◆ **THE DATA**:
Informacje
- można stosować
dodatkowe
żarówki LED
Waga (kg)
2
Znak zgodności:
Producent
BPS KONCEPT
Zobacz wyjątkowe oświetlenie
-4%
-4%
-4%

◆ **WHAT YOU HAVE TO DO**: Copy the entries above exactly. Miss none of them.

◆ **RESULT OF THIS TASK**:
Informacje
- można stosować
dodatkowe
żarówki LED
Waga (kg)
2
Znak zgodności:
Producent
BPS KONCEPT
Zobacz wyjątkowe oświetlenie
-4%
-4%
-4%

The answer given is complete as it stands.